Кофейня гостиницы «Приятный отдых», так горячо рекомендованная Татьяне ее горничной, была облюбована для встреч лакеями и служанками из богатых каменноостровских домов. Избалованная прислуга, тщившаяся тянуться за господами, флиртовала здесь в свое удовольствие, поглощая кофе с ликерами, крепкий чай и пирожные. На Шувалова, вошедшего в дверь рука об руку с племянницей, тут же устремились десятки любопытных взглядов. Девушка оделась скромно, но ее легкое серое пальто тем больше бросалось в глаза на фоне кричащих выходных платьев расфранченных служанок. Шувалов тут же предложил пройти в ресторан и занять там отдельный кабинет. Едва они остались наедине, Татьяна взглянула на него в упор, да так гневно, что граф, и так не знающий, на каком он свете, растерялся окончательно.
— Вы могли уехать, не попрощавшись со мной? — с вызовом осведомилась девушка.
— Я написал вам письмо…
— Вот как?! — К нему протянулась маленькая рука, затянутая в перчатку мышиного цвета. — Где же оно, это замечательное письмо? Любопытно прочесть!
— Я… разорвал его.
Татьяна неожиданно взглянула на него ласково и промолвила совсем другим тоном:
— Вы догадались, что я бы ужасно рассердилась на вас, если бы вы простились со мной письменно, правда? Потому и разорвали его?
— Да… И нет… — Шувалов ощущал нечто вроде приступа лихорадки. Его слегка трясло, он путался в словах, в ушах шумела взбунтовавшаяся кровь. — Я хотел объясниться с вами, конечно… Но это трудно будет объяснить…
— Попробуйте! — настаивала девушка.
— Я не могу находиться дольше в Петербурге, — выдавил граф. — Я вообще не имел права приезжать сюда, потому что нахожусь под домашним арестом.
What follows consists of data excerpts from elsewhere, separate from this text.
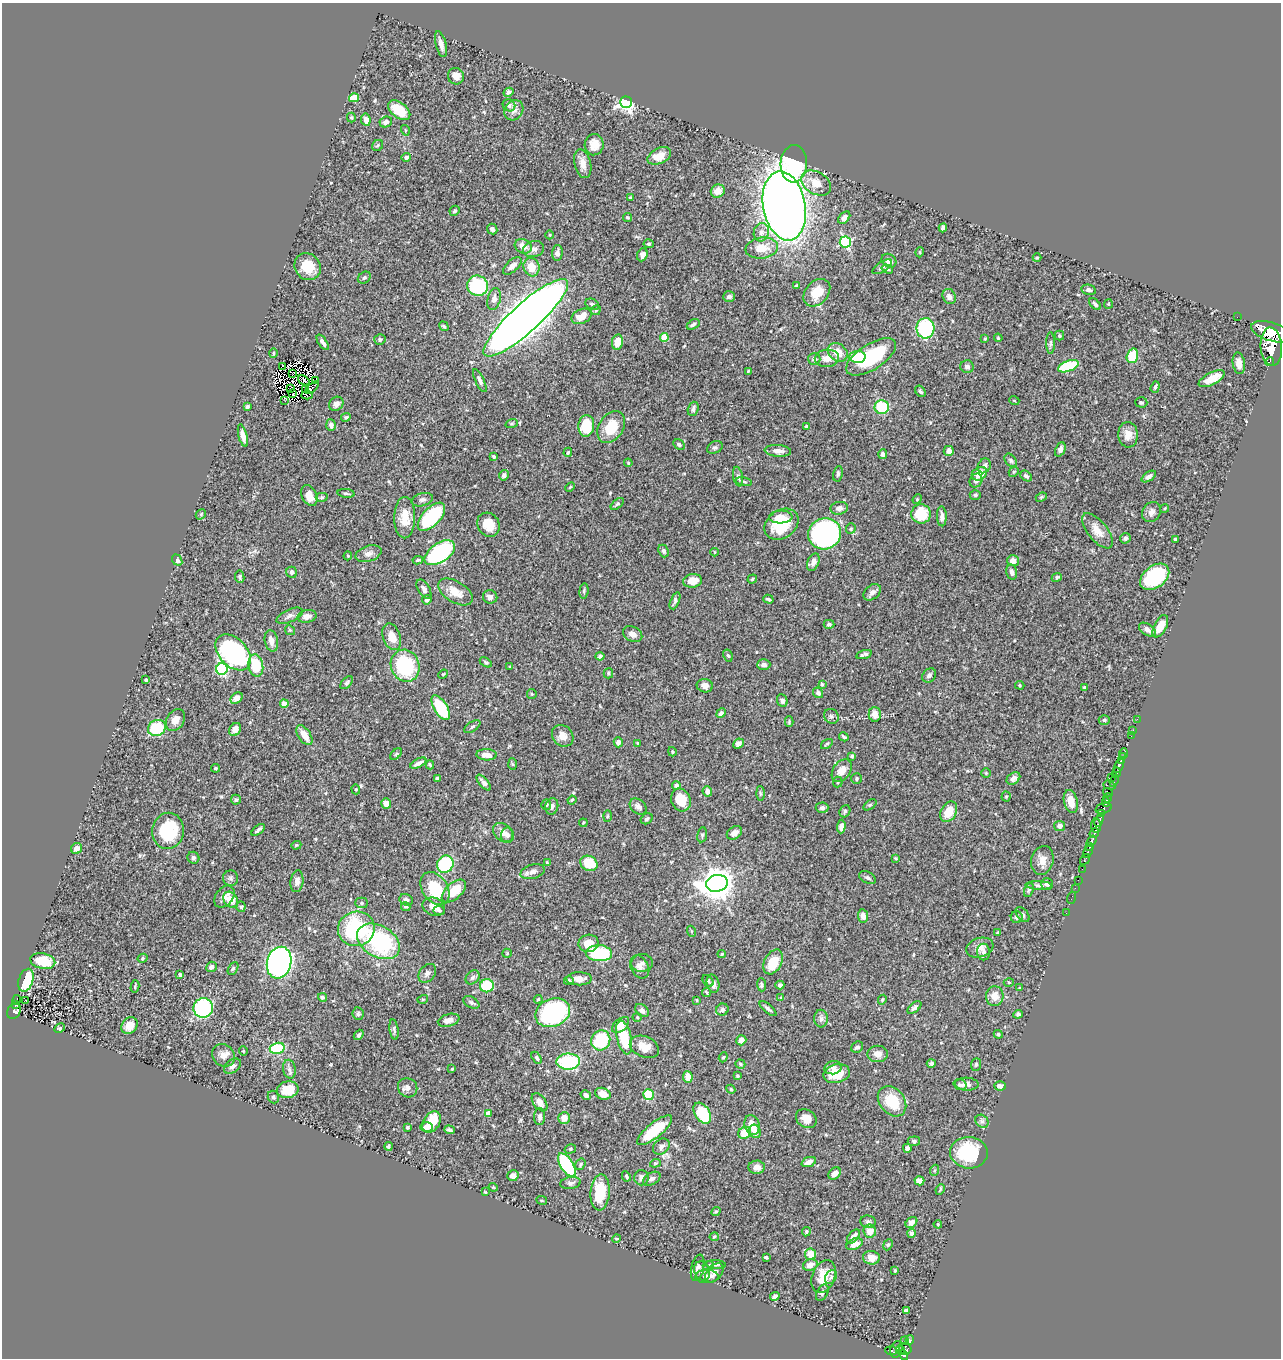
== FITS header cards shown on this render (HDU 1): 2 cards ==
NAXIS1  =                 1279
NAXIS2  =                 1356

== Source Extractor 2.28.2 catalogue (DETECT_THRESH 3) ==
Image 1279 x 1356 px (HDU 1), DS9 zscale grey, 1 PNG px = 1 image px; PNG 1283 x 1360 px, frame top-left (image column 1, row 1356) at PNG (2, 3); each listed source drawn as its Kron ellipse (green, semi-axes under 4 px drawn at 4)
Background 0.466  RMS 0.023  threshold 0.069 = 3 sigma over >= 5 px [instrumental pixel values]
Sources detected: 533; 5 with non-positive FLUX_AUTO (blend fragments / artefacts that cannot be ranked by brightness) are neither listed nor drawn; of the other 528, the 500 brightest by FLUX_AUTO listed and drawn (28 fainter detections omitted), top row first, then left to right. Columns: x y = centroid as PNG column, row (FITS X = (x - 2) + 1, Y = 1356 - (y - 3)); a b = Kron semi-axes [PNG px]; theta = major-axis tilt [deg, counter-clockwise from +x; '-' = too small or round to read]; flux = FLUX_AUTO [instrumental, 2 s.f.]
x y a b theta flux
441 44 13 5 -75 9.6
456 76 8 8 - 13
508 92 5 4 - 4.6
354 98 5 4 - 34
626 102 6 5 - 550
509 105 6 6 - 5.5
399 110 13 7 -38 35
514 110 11 9 54 8.7
351 117 5 4 - 1.8
366 120 6 4 -80 7.9
386 122 6 5 - 7.2
405 130 5 3 - 1.5
378 145 6 5 - 2.4
594 145 10 9 - 16
659 156 12 7 27 19
406 157 5 4 - 4.6
583 164 15 8 -77 13
794 164 19 13 86 170
816 183 16 11 -31 23
718 191 7 6 - 15
631 198 3 3 - 3.7
784 206 35 21 -80 1800
455 211 5 4 - 2.9
628 217 5 4 - 2.1
844 218 7 5 48 6.9
943 228 4 4 - 4.5
492 229 5 5 - 5.7
761 232 9 7 75 7.8
549 235 4 3 - 1.3
845 242 6 5 - 200
649 244 5 4 - 2.4
523 246 9 7 -27 15
762 248 16 10 7 26
534 249 10 8 15 7.1
920 252 5 3 - 1.3
557 253 8 5 86 5.3
642 255 7 5 67 6.8
1037 258 4 4 - 1.6
889 261 8 6 -39 9.2
512 266 11 5 42 6.7
308 267 14 12 -53 29
531 267 9 8 - 21
882 267 11 5 33 5.4
887 269 6 4 -18 2.8
364 278 7 5 36 3.1
478 286 10 10 - 100
796 286 3 3 - 1.9
1089 290 7 5 -12 4.2
817 293 15 11 47 30
729 296 6 5 - 5.8
949 297 8 6 -69 7.1
494 299 11 6 75 8
592 304 7 5 -27 3.3
1095 304 7 4 -46 4.1
1108 304 5 4 - 1.5
596 310 5 4 - 2.2
582 316 10 7 24 19
1237 317 2 2 - 6.4
526 318 55 14 42 3100
693 324 7 4 32 3.8
444 326 5 3 - 2.2
925 328 10 9 - 130
1272 332 21 9 -17 2200
1059 336 5 5 - 2.2
664 338 4 4 - 43
998 338 4 3 - 1.4
380 339 5 5 - 3.7
985 339 4 3 - 1.5
323 342 9 4 -57 5.5
617 342 8 5 80 22
1051 343 11 4 90 3.6
1271 346 19 10 -86 2500
838 352 11 8 -38 20
273 353 4 4 - 1.8
1132 356 7 5 72 45
857 357 8 6 4 53
871 357 28 12 32 110
827 358 12 8 3 15
814 359 6 6 - 5.9
1269 362 4 2 - 170
1239 363 11 6 -81 13
283 366 4 2 - 1.4
1068 366 11 5 20 82
967 367 6 6 - 5.2
748 371 3 3 - 1.5
292 373 2 2 - 3.7
1212 379 14 6 28 28
304 380 6 4 -35 3.3
480 380 12 4 -64 5.4
315 381 3 2 - 1.6
1155 387 6 4 71 3.4
312 388 8 2 42 1.4
290 389 3 2 - 2.2
306 389 4 2 - 2.6
920 391 6 4 -55 3
293 394 4 2 - 2
307 395 5 3 - 3.7
1014 400 5 3 - 1.4
285 401 2 2 - 4.8
1141 402 6 5 - 2.5
336 404 8 6 46 8.1
247 407 3 3 - 3.1
882 407 7 7 - 70
693 409 7 5 71 4
346 417 5 3 - 2.6
512 423 6 4 19 2.2
331 425 6 4 -84 6.1
586 426 11 8 84 51
807 426 3 3 - 2.7
611 427 17 12 57 37
1128 435 12 10 -86 16
243 436 11 4 -76 8.7
679 445 6 5 - 3.3
715 447 8 6 23 3.5
1060 449 7 5 66 5.5
778 451 13 6 -4 9.4
949 451 5 5 - 6.7
568 452 5 3 - 2
883 454 5 4 - 5.2
494 457 3 3 - 2.2
1011 460 7 5 -52 3.2
628 463 4 3 - 1.4
984 466 7 6 - 7.3
1014 472 5 4 - 2.1
838 474 8 4 78 3.6
979 474 8 6 31 25
504 475 5 4 - 5
1026 476 6 4 -42 3.5
738 477 10 5 -78 5
1149 477 8 4 32 5.4
976 481 7 6 - 5.8
744 482 8 4 -11 2.8
570 487 5 3 - 1.6
346 493 9 3 -7 2.6
309 495 11 7 -64 19
975 495 5 4 - 2.9
322 497 6 4 -1 2.3
1041 497 6 4 23 2.1
917 499 5 4 - 1.7
422 500 11 6 15 4.8
617 504 8 4 39 2.6
839 508 9 6 9 6.5
1165 508 4 3 - 1.7
1151 512 10 8 55 7.7
201 514 6 4 49 2.2
921 514 9 9 - 47
942 516 10 5 -89 6
431 517 17 9 46 150
781 517 12 6 1 15
405 518 20 10 89 30
782 524 18 14 34 67
488 525 12 10 -55 24
851 529 5 5 - 2.4
1097 531 21 9 -51 21
825 534 16 15 - 340
1125 538 5 5 - 3.9
1175 539 4 3 - 5.1
663 551 6 5 - 3.1
714 552 4 3 - 1.6
440 553 17 9 34 180
368 554 13 8 17 8.8
348 556 4 4 - 1.7
177 560 6 4 -51 4.7
418 560 5 3 - 2.2
1013 561 6 5 - 9.9
813 562 9 5 68 8.5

Я ни в чем не виноват, и это форма лицемерного помилования… Но каждый час пребывания здесь может обернуться для меня настоящей ссылкой, прямо в Сибирь. И вы… Нам… нам с вами лучше было вовсе не встречаться!
Последние слова он произнес куда красноречивее, чем собирался. Татьяна мгновенно поняла их настоящий, тайный смысл. Ее лицо зарделось, как маков цвет.
— Сибирь! Что значит Сибирь! Я поеду за вами в Сибирь! — вне себя, воскликнула девушка. — Вы не избавитесь от меня, даже если напишете сто, тысячу благоразумных писем! Что мне ваши письма! Я их не буду читать, я их разорву, слышите, разорву!
— Милое, дорогое дитя, — срывающимся голосом произнес граф, взяв Татьяну за руки, — мы не должны… Не должны…
Евгений вдруг осекся. Ему показалось, что он уже когда-то говорил похожие слова в подобной ситуации. Тогда его благоразумие обернулось для всех трагедией.
— Вы любите меня или нет? — Татьяна каждое слово будто высекала хлыстом на боках норовистой лошади, ее глаза сердито сверкали. — Ну же, говорите! Неужели я, девица, должна сама объясняться вам в любви?! Говорите же, слышите: «Люблю…» Ну?!
— Послушайте, что бы я вам ни сказал, ваш отец будет против нашего союза. Для него я преступник, бунтовщик, декабрист.
— Тем лучше! Вы похитите меня и увезете к себе в деревню! — Татьяна явно наслаждалась рискованностью подобной перспективы.